Le mois de mars 2011 est celui des préparatifs minutieux : résiliation du bail de la maison familiale, impression des certificats de non-gage des voitures, achat d'un silencieux, acquisition d'outillage et de chaux vive.

Début avril, Xavier de Ligonnès envoie des messages prétextant un départ soudain en Australie ou aux États-Unis, créant ainsi une longueur d'avance qui lui permet de rallier le Var avant d'être activement recherché. Il disparaît six jours avant la macabre découverte des corps le 21 avril.

Quinze ans de mystère

Depuis cette tragédie, le sort de Xavier Dupont de Ligonnès demeure une énigme. Les théories d'une cavale à l'étranger se succèdent régulièrement, avec notamment l'hypothèse récente d'une fuite au Texas qui a trouvé un écho médiatique.

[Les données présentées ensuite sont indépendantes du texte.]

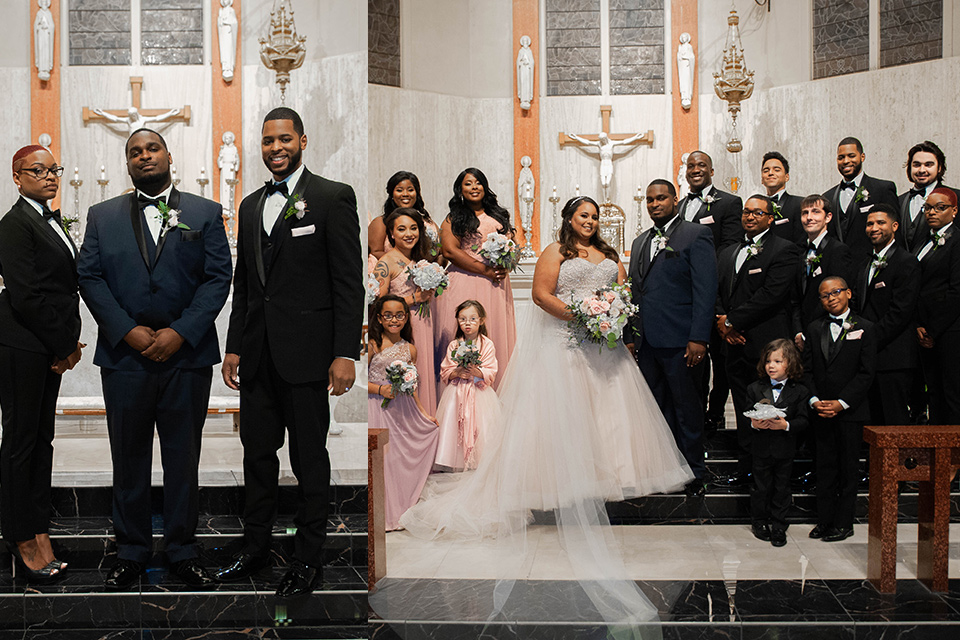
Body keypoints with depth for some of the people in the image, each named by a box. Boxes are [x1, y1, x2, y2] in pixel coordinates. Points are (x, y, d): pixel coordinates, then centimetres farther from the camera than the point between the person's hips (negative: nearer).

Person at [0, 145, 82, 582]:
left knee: (42, 438, 11)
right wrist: (65, 346, -11)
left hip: (52, 346, 9)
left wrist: (67, 343, 7)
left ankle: (38, 531, 20)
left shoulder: (50, 221, 16)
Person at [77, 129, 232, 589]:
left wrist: (180, 332, -11)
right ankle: (131, 552, 24)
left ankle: (183, 551, 20)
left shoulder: (205, 213, 7)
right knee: (129, 460, 10)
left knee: (183, 459, 7)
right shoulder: (102, 216, 11)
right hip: (124, 356, 1)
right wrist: (127, 331, -10)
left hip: (187, 356, -1)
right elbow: (89, 278, 3)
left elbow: (217, 278, -1)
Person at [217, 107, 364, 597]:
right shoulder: (251, 205, 16)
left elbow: (349, 282, -9)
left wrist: (345, 353, -14)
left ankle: (308, 559, 20)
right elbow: (242, 285, 19)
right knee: (257, 452, 14)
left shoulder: (333, 198, -3)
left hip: (305, 353, -6)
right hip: (257, 355, 6)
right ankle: (255, 549, 29)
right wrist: (234, 346, 13)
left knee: (309, 459, 5)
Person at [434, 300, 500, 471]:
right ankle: (455, 460, -5)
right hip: (457, 392, 2)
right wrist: (456, 372, -14)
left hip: (479, 392, -2)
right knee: (453, 424, -11)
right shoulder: (454, 345, 7)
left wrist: (477, 372, -24)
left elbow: (491, 373, -4)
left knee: (479, 425, -13)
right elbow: (444, 372, 7)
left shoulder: (487, 345, -1)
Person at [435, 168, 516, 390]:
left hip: (496, 286, 5)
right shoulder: (454, 219, 5)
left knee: (497, 337, 2)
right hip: (465, 283, -4)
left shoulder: (498, 216, 19)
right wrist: (485, 270, -13)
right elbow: (450, 250, -8)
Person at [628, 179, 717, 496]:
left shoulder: (696, 235, -3)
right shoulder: (640, 241, 18)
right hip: (647, 340, 6)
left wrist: (698, 338, -17)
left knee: (687, 409, 4)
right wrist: (630, 336, 11)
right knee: (657, 410, 11)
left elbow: (705, 290, -10)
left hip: (680, 340, -6)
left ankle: (693, 474, 17)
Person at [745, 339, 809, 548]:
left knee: (782, 488, 9)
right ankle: (759, 522, 27)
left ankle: (778, 526, 22)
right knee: (761, 488, 10)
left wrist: (786, 425, -24)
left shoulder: (799, 392, -3)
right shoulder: (755, 388, 0)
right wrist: (754, 423, -21)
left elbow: (803, 419, -8)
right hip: (761, 448, 0)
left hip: (785, 450, 0)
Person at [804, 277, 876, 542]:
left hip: (850, 410, -3)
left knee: (848, 468, 4)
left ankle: (844, 523, 13)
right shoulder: (814, 328, 9)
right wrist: (814, 400, -7)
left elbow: (866, 373, -6)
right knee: (825, 466, 9)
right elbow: (807, 369, 7)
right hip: (821, 410, 3)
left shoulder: (864, 328, -1)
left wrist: (841, 403, -13)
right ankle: (824, 520, 17)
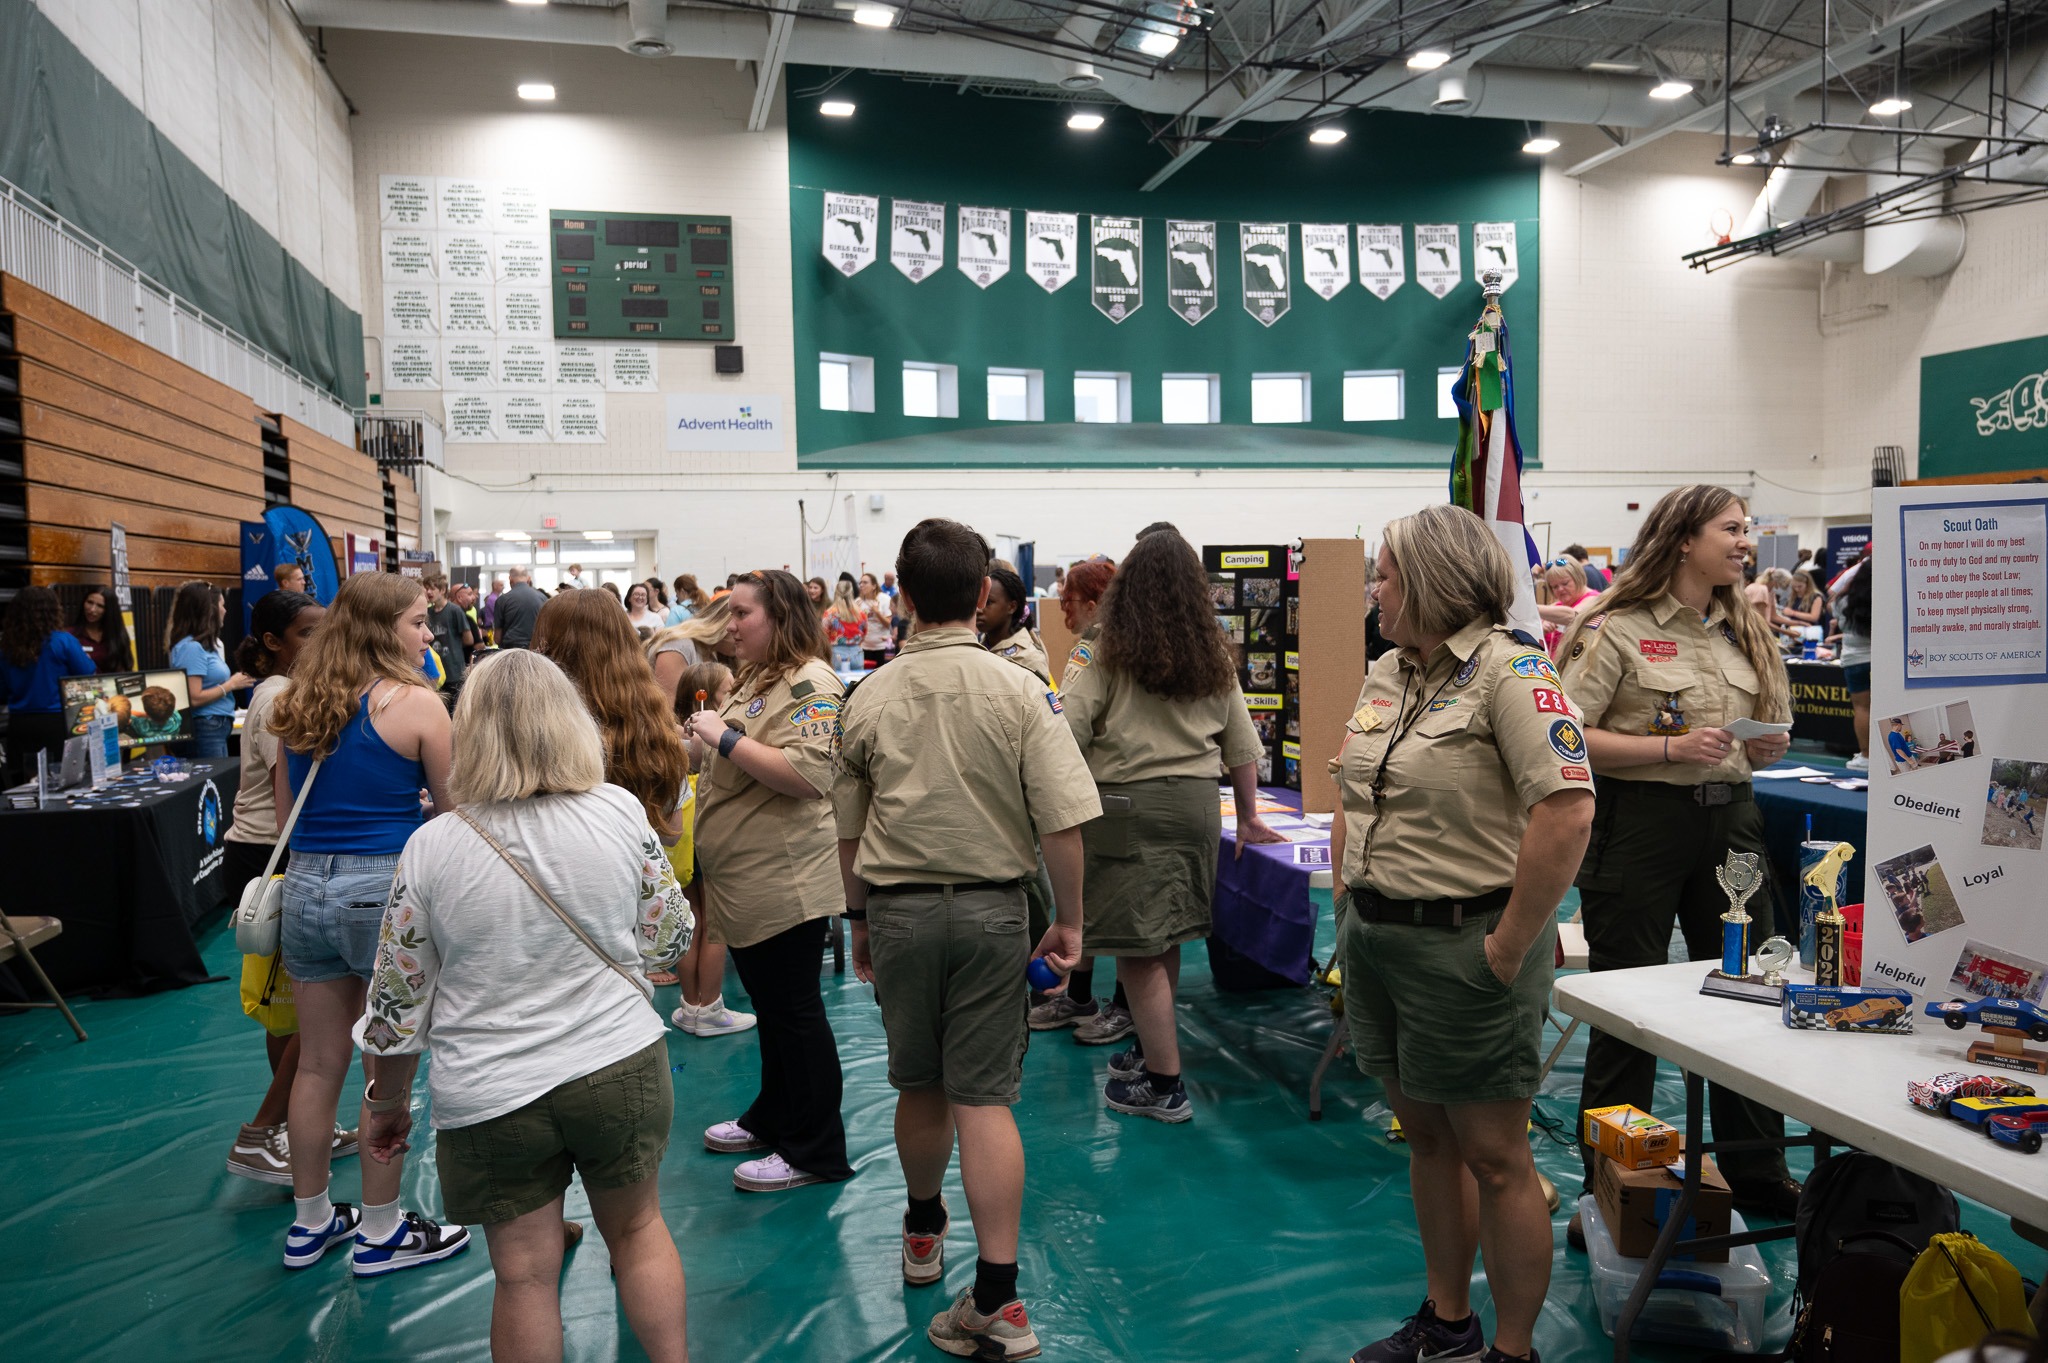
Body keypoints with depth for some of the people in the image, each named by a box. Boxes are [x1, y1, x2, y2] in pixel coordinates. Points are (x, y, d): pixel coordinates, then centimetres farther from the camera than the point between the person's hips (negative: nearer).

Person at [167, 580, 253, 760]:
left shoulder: (206, 644, 13)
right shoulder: (191, 647, -14)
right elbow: (195, 698, -19)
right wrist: (231, 684, -11)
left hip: (218, 728, 9)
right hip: (205, 729, -9)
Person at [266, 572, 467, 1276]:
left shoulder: (299, 704, 7)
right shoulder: (416, 702, -12)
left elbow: (286, 815, 15)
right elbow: (455, 810, -6)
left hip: (305, 886, 6)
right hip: (385, 887, -6)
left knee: (318, 1065, 18)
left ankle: (311, 1221, 32)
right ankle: (380, 1233, 20)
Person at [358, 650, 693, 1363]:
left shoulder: (431, 848, -12)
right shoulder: (621, 811, -11)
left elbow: (398, 1001, -4)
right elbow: (669, 941, 0)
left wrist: (388, 1103, 11)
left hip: (492, 1098, -1)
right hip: (622, 1064, 2)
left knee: (524, 1276, 14)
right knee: (638, 1228, 23)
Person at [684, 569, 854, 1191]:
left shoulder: (811, 684, -15)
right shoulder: (756, 679, 16)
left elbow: (807, 773, -28)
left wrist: (724, 737, -22)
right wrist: (704, 736, 11)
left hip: (785, 882, -10)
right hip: (744, 881, 10)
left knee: (794, 1011, -1)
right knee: (769, 1006, 20)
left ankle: (814, 1152, 11)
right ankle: (772, 1119, 35)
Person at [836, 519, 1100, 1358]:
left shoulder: (869, 699, -1)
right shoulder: (1019, 692, -9)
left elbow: (848, 828, 7)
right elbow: (1062, 821, -13)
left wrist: (861, 918, 20)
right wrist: (1069, 922, -1)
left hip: (898, 909, 2)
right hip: (989, 909, -2)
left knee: (919, 1086, 19)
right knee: (984, 1097, 2)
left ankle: (924, 1231, 42)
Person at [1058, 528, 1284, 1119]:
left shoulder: (1108, 656, -7)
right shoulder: (1215, 657, 8)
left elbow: (1069, 733, -13)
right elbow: (1242, 745, 14)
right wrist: (1249, 817, 23)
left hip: (1129, 804, -6)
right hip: (1198, 803, 6)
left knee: (1137, 946, 1)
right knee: (1165, 936, 19)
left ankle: (1164, 1083, 7)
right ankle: (1151, 1048, 35)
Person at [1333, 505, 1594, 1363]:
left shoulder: (1509, 670, -15)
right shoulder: (1386, 673, 11)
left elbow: (1568, 811, -24)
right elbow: (1351, 801, 18)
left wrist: (1509, 948, -21)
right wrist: (1348, 912, 11)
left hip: (1465, 943, -8)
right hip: (1378, 937, 8)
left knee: (1494, 1156, 5)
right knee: (1425, 1136, 19)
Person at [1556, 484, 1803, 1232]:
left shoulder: (1746, 630, 13)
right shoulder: (1617, 630, -8)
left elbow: (1767, 733, 21)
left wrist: (1768, 747, -1)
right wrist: (1671, 748, -20)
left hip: (1730, 818, 6)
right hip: (1641, 820, -6)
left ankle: (1756, 1171, 30)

L'hypothèse d'un suicide dans un lieu inexploré reste également plausible, motivant des vérifications policières dans les cimetières de Grimaud en 2021 et de Roquebrune-sur-Argens en 2024.

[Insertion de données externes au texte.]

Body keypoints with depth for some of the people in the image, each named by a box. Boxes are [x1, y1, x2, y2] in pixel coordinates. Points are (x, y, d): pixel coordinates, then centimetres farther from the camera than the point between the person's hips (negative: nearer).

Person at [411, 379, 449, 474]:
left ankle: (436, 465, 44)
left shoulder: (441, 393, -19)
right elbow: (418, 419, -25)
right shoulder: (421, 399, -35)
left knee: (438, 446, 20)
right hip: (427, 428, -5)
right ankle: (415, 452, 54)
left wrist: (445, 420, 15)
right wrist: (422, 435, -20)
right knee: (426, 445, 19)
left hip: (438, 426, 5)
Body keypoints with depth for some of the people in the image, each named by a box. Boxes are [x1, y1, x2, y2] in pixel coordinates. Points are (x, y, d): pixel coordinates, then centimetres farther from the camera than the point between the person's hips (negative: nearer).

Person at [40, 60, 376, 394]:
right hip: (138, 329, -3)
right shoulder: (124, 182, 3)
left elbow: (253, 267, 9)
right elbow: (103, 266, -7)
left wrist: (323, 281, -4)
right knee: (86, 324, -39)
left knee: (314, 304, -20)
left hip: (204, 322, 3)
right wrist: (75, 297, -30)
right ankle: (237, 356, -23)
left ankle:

La seule version écartée par les enquêteurs est celle soutenue par Christine de Ligonnès, la sœur de Xavier, qui s'appuie sur les « zones d'ombre » de l'affaire pour créditer la thèse du départ de toute la famille, mettant en doute les résultats des expertises médico-légales.

Quinze ans après les faits, cette affaire continue de hanter la mémoire collective française, entre questions sans réponses et théories contradictoires sur le destin de l'homme le plus recherché de France.